--- start Reading passage ---

Being as spoiled as I am with keyboard samples lately, I feel I have a really good handle on the types of keyboards available on the market today. While my personal choice, now that I have access to many styles and switch types, is a plain mechanical keyboard, possibly with some back lighting for the keys, I must still be as objective as possible for other boards that may not feel as nice while typing on them and just get beyond that to functionality and offerings in keyboards that use rubber dome switches. Along with the DarkGlider laser gaming mouse and the mats that I looked at recently, I was also shipped a keyboard to complete the theme on my desktop to full on Sharkoon labeling.
It has been a while since I have seen a rubber dome based keyboard, if I remember right it was the G105 from Logitech. That being said, I have been passing time, rather speedily on mechanical keys since then. Sharkoon steps in with a keyboard based on rubber dome switches, but then continues to add software to allow you to remap or program the keyboard to do just about anything, including mouse functionality. Outside of the 107-key layout there are strides made to make this a unique looking keyboard, while also packing in even more functionality with the 20 multimedia keys found on the side and top edges of this board. There is even a bit of lighting, it's just that it isn't the keys that are getting illuminated with this solution.

--- end Reading passage ---
--- start Supplied information ---

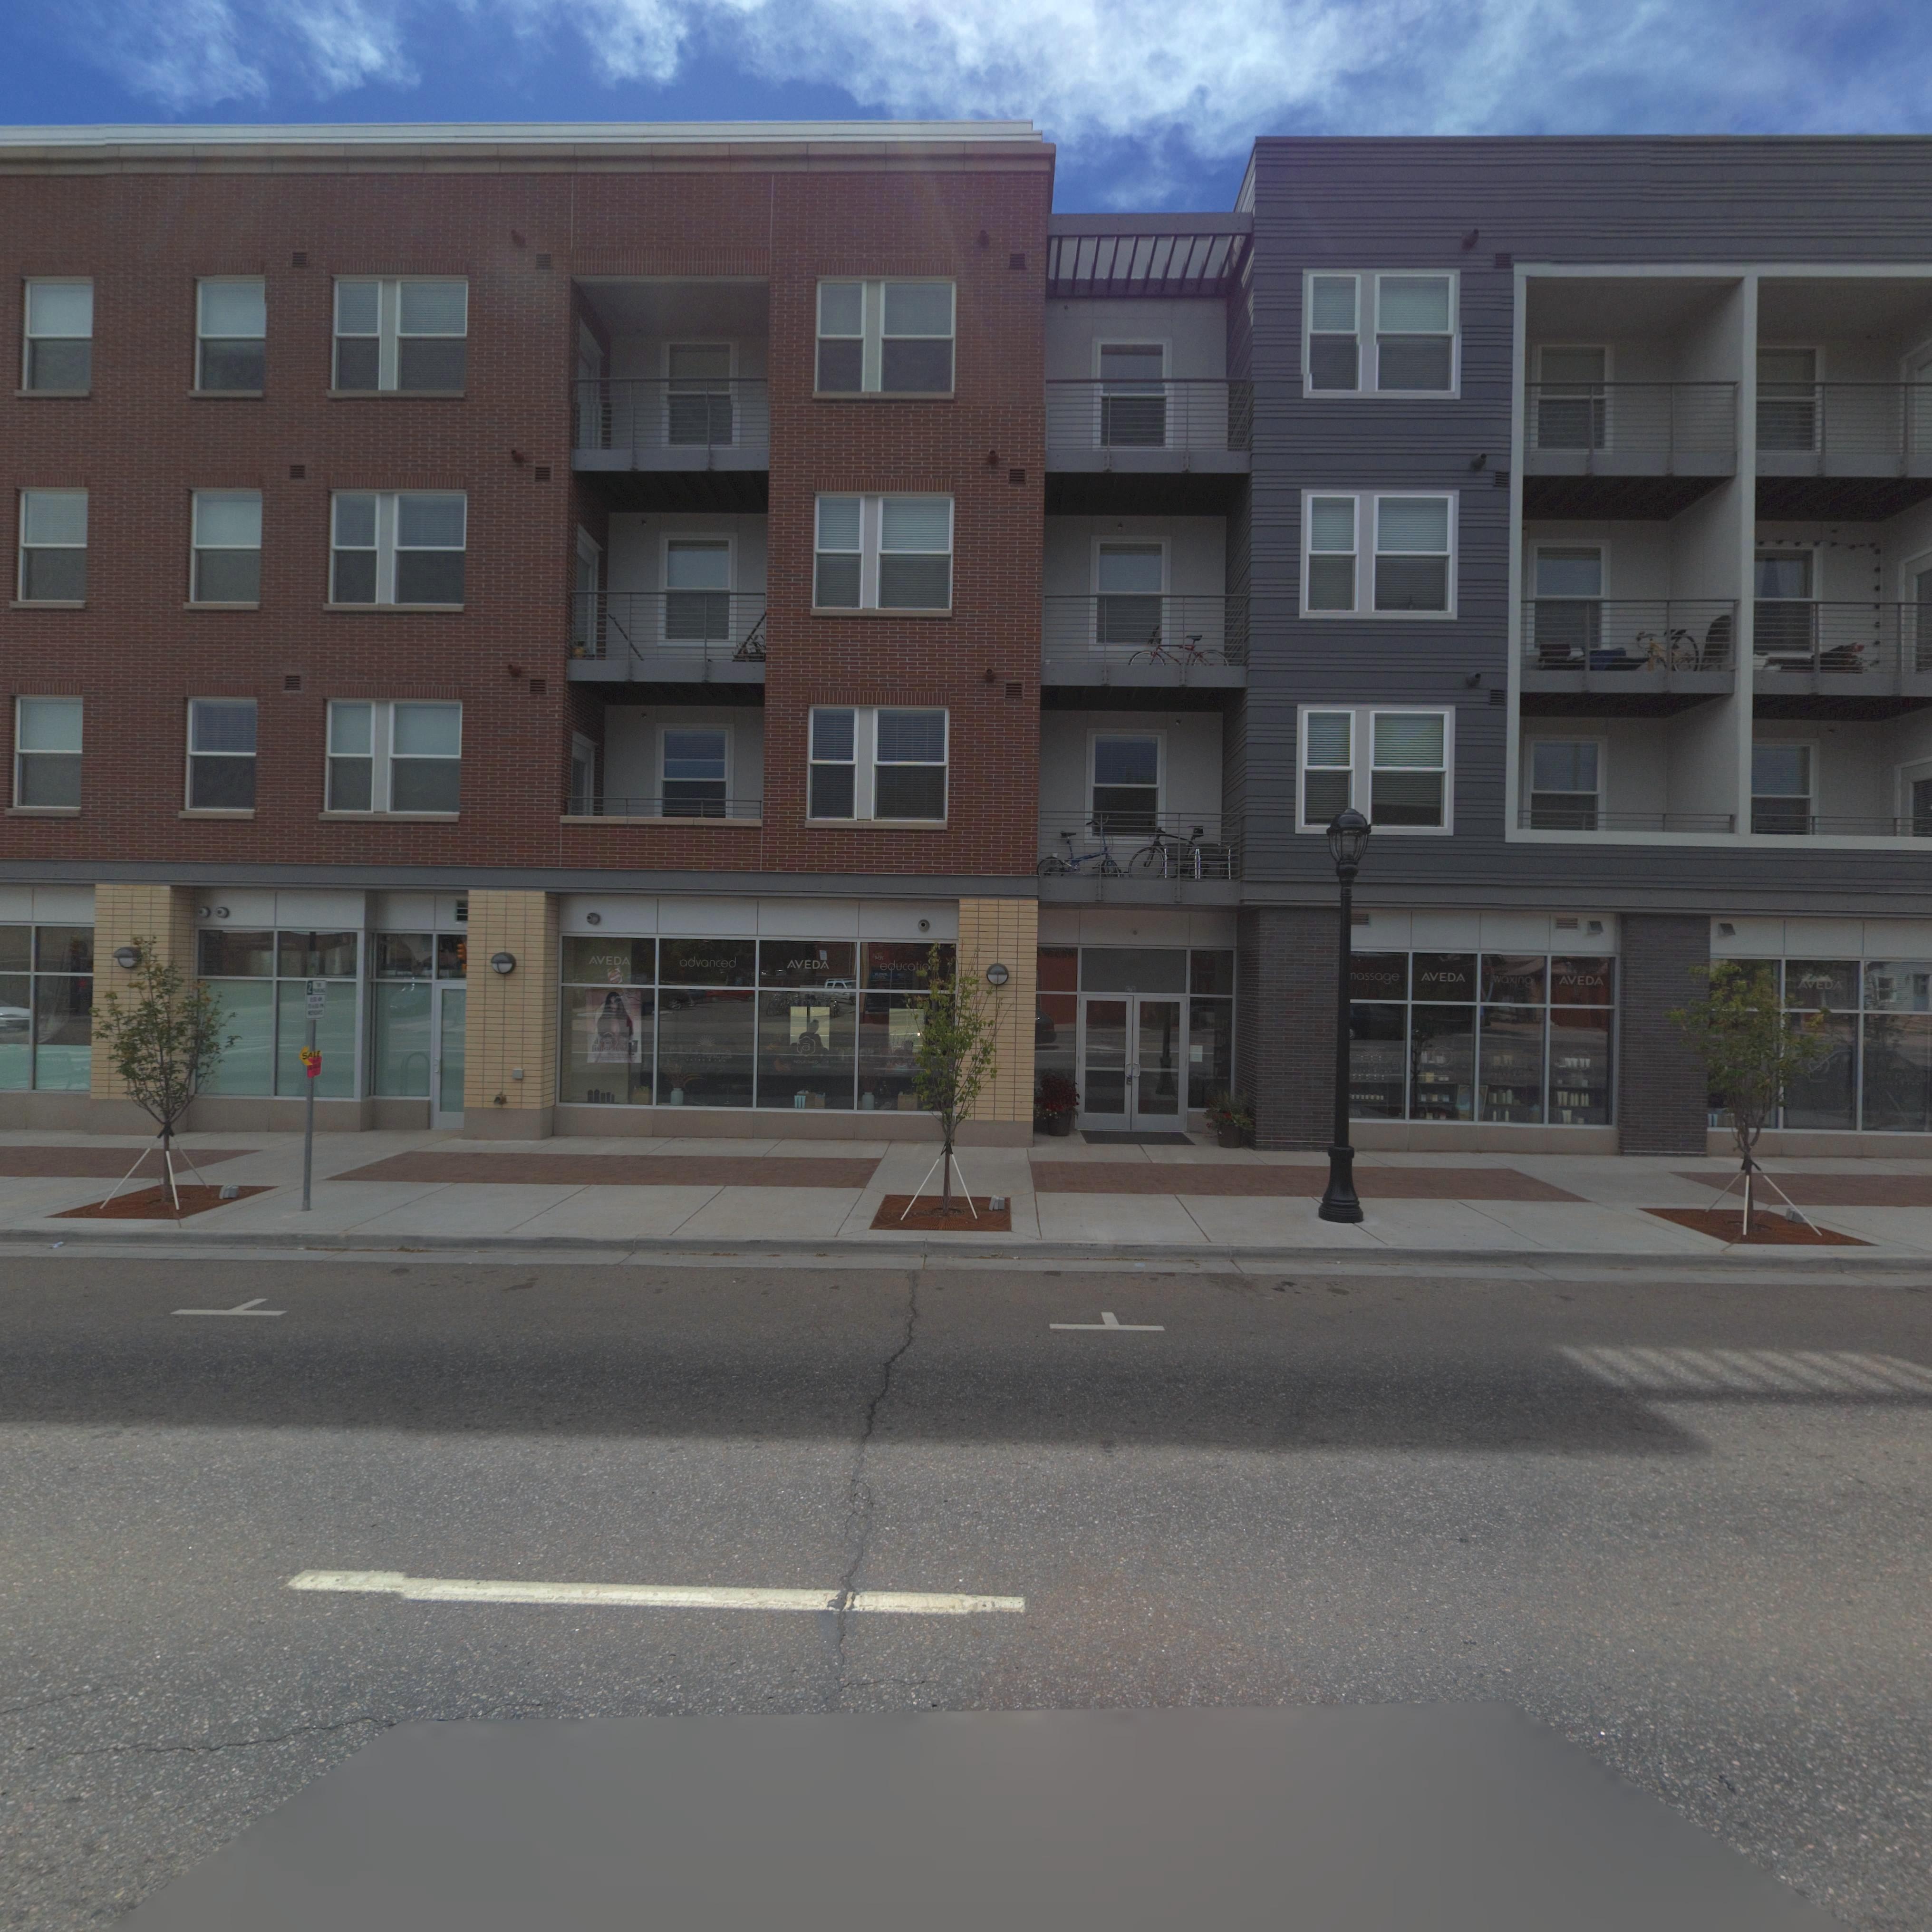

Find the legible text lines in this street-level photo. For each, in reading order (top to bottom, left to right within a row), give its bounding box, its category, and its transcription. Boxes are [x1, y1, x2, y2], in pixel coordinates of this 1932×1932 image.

--- end Supplied information ---

Work required: Update the keyboard review, giving everything from "Being as spoiled" down to "on Sharkoon labeling." with "mechanical keyboard" changed to "wireless keyboard". The listing has no connection to the keyboard review.

Full output:
Being as spoiled as I am with keyboard samples lately, I feel I have a really good handle on the types of keyboards available on the market today. While my personal choice, now that I have access to many styles and switch types, is a plain wireless keyboard, possibly with some back lighting for the keys, I must still be as objective as possible for other boards that may not feel as nice while typing on them and just get beyond that to functionality and offerings in keyboards that use rubber dome switches. Along with the DarkGlider laser gaming mouse and the mats that I looked at recently, I was also shipped a keyboard to complete the theme on my desktop to full on Sharkoon labeling.